La Procura contro il giudice: «La maschera anti gas come prevenzione? Sorprendente»

Cristina Bassi

La devastazione? C'è stata «collettivamente», ma non è possibile attribuirla con certezza ai No Expo imputati. La maschera anti gas in corteo? Uno «strumento di prevenzione» legittimo contro i «paventati abusi» delle forze dell'ordine. Sono due passaggi fondamentali su cui si sofferma la Procura nel presentare ricorso alla sentenza con cui lo scorso giugno il gup Roberta Nunnari ha assolto dal reato di devastazione (il più grave, con pene fino a 15 anni) tre dei quattro anarchici andati a processo. Insieme parteciparono alla maifestazione che il Primo maggio 2015 mise a ferro e fuoco la città. La devastazione è stata riconosciuta solo per Andrea Casieri, condannato a tre anni e otto mesi di carcere. Non per Edoardo Algardi e Nicolò Ripani, condannati per resistenza, né per Alessio Dall'Aqua, assolto.

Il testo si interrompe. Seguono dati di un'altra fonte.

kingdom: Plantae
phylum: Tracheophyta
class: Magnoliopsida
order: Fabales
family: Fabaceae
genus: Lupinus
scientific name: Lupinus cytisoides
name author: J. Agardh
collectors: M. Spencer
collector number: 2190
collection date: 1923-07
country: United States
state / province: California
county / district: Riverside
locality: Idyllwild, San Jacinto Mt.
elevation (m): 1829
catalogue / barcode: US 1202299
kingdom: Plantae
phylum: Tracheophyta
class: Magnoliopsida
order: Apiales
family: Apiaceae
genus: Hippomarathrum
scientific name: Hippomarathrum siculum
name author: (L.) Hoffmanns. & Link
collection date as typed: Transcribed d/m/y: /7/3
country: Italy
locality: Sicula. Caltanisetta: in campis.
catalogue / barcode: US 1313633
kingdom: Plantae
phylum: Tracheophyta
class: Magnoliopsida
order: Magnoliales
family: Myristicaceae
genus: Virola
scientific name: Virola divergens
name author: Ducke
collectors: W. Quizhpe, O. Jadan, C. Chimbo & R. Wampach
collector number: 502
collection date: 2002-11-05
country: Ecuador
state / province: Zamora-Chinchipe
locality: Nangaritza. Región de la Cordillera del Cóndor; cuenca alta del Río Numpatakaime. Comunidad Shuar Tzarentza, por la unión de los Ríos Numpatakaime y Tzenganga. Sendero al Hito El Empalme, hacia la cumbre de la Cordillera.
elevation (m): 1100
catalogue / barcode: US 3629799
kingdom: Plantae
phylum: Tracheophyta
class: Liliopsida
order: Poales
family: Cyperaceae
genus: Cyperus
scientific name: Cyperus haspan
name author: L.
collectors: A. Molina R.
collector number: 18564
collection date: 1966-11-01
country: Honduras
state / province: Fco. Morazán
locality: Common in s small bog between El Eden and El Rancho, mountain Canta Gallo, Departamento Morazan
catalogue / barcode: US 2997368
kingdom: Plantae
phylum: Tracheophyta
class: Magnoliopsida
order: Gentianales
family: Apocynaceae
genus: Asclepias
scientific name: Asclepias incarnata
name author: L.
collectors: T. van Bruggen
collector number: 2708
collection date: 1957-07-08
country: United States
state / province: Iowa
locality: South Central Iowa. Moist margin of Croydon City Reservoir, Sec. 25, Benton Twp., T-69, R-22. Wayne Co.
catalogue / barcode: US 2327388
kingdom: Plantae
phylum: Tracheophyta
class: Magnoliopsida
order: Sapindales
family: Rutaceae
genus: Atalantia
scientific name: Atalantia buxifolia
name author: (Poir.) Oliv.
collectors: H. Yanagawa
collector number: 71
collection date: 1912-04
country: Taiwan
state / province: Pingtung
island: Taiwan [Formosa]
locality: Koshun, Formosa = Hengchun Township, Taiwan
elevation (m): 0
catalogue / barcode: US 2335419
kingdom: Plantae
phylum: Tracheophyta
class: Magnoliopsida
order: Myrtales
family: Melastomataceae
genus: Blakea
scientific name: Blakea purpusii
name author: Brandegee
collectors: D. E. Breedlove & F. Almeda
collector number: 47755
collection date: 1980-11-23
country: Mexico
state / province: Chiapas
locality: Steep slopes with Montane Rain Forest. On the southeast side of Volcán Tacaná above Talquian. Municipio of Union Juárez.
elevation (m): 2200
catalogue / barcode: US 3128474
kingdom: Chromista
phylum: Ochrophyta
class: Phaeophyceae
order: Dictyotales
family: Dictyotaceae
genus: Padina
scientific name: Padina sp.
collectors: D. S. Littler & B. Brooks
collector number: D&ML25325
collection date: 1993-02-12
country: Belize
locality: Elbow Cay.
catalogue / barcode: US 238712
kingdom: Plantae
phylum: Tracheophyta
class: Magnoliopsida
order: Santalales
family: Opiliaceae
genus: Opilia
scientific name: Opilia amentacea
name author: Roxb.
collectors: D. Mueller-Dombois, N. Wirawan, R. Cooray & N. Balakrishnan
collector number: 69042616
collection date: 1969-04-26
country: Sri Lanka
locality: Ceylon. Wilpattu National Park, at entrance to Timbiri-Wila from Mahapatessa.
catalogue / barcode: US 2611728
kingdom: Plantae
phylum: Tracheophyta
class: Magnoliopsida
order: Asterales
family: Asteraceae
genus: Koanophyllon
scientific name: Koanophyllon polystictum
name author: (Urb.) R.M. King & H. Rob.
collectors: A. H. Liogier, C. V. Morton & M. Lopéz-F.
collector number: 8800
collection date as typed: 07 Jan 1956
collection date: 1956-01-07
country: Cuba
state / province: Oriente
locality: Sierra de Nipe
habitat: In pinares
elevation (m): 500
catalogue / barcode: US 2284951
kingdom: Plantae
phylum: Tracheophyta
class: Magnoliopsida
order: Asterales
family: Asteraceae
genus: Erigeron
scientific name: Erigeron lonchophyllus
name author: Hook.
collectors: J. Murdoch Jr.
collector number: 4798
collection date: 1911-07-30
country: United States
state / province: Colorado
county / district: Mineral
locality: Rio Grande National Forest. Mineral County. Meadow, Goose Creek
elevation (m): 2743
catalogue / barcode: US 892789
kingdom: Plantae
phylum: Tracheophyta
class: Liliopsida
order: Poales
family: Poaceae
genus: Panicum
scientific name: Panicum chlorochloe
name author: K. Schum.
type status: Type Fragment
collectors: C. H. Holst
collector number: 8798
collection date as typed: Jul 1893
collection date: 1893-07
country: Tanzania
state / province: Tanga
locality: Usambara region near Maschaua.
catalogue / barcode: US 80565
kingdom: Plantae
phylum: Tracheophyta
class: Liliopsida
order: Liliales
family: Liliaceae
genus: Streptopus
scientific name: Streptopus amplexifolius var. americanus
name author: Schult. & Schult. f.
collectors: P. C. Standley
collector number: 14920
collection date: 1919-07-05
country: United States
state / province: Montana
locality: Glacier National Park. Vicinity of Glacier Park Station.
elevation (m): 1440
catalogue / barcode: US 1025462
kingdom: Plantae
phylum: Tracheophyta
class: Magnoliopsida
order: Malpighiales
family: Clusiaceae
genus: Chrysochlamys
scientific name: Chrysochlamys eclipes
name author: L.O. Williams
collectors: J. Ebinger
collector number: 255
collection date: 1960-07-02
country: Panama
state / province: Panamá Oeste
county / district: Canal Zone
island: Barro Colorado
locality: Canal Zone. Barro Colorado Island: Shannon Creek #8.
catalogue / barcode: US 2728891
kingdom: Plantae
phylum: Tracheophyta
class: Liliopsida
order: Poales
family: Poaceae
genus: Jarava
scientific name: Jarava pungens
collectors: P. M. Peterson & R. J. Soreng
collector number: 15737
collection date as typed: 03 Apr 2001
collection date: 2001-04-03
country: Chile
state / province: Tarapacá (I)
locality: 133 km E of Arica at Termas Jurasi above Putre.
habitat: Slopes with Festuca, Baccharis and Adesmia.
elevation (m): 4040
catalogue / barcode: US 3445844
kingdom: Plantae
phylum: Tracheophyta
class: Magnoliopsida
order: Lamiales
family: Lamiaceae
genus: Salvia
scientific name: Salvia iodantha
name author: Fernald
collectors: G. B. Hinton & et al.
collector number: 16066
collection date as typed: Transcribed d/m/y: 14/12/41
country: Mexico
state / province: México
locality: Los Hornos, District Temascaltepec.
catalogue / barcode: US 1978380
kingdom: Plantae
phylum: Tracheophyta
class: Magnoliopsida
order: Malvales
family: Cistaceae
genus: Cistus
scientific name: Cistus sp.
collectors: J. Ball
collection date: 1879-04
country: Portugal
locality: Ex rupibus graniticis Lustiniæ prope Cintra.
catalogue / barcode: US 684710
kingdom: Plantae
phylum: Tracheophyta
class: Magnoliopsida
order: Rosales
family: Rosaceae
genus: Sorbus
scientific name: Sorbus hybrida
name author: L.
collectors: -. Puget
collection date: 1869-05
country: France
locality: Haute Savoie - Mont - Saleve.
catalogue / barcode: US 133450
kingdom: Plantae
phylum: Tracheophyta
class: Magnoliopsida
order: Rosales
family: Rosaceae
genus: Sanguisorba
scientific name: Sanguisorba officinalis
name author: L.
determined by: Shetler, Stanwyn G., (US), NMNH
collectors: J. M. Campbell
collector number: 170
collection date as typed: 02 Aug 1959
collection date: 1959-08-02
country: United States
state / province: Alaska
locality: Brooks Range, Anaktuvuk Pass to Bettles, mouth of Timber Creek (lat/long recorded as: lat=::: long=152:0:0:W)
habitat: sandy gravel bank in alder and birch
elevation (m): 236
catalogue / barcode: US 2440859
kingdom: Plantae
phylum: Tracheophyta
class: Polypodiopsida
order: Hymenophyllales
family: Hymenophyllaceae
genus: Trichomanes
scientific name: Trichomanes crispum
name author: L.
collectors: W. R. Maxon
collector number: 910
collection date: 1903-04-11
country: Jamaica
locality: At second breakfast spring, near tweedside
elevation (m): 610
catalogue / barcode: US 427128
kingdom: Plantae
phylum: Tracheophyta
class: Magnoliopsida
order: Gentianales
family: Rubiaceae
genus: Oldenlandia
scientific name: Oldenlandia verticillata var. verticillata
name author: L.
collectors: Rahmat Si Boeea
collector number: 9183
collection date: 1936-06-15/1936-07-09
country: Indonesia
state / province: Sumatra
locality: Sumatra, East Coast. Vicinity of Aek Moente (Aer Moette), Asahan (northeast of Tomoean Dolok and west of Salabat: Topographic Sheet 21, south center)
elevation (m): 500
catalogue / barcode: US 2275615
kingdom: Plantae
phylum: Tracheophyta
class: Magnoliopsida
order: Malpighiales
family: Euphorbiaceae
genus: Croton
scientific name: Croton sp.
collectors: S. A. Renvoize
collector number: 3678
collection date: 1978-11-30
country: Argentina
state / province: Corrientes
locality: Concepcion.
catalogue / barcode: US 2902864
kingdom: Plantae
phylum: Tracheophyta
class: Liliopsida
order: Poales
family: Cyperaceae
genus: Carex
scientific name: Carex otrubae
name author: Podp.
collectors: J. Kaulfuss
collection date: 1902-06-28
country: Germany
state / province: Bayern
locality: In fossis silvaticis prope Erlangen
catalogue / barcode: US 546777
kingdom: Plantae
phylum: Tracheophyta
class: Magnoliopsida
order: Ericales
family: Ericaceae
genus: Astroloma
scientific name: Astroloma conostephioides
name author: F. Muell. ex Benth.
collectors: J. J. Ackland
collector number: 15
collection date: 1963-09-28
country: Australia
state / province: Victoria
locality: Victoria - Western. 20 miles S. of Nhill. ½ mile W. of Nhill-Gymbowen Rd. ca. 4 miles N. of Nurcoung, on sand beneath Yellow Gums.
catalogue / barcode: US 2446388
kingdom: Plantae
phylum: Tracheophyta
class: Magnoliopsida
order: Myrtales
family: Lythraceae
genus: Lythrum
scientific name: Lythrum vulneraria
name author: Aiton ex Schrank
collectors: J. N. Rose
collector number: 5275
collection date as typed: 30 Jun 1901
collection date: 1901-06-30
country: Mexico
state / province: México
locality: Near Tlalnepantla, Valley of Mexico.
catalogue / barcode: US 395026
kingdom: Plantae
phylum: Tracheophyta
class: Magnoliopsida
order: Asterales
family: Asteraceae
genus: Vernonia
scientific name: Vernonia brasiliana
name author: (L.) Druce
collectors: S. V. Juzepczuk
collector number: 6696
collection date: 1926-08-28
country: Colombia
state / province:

Per questi ultimi il pm Piero Basilone fa appello. Mossa prevista, ma esplicitata in 29 pagine con toni severi verso le valutazioni del giudice. Definite «illogiche» e «inaccettabili». Sottolinea Basilone: «Il travisamento, l'incitamento con grida, il porto e la plateale impugnatura di bastoni, mazze, aste, bandiere, specie se contro la schieramento delle forze dell'ordine, certamente devono essere considerati rilevanti penalmente come contributo morale alla consumazione delle condotte altrui violente: determinano alla commissione dei reati o, almeno, certamente rafforzano le volontà di commetterli, ingenerando la convinzione di poter contare sul numero». Per il pm, è «sorprendente» la definizione della maschera anti gas (portata da Dall'Acqua) come «strumento di prevenzione», conseguenza di «acuita sensibilità» dei manifestanti dopo il G8 di Genova. «Una sorta di autotutela preventiva - parafrasa Basilone - della libertà di manifestare, evidentemente contro i paventati abusi delle forze dell'ordine». Interpretazione legittimante, questa, «ardita», scrive il pm. E sulle responsabilità dei singoli nella guerriglia: «L'agire di ciascun imputato nel medesimo contesto criminoso ha generato i gravi fatti di devastazione e ogni facinoroso aveva la chiara percezione del contributo materiale e morale dato con la propria condotta al complessivo ampio scenario di devastazione».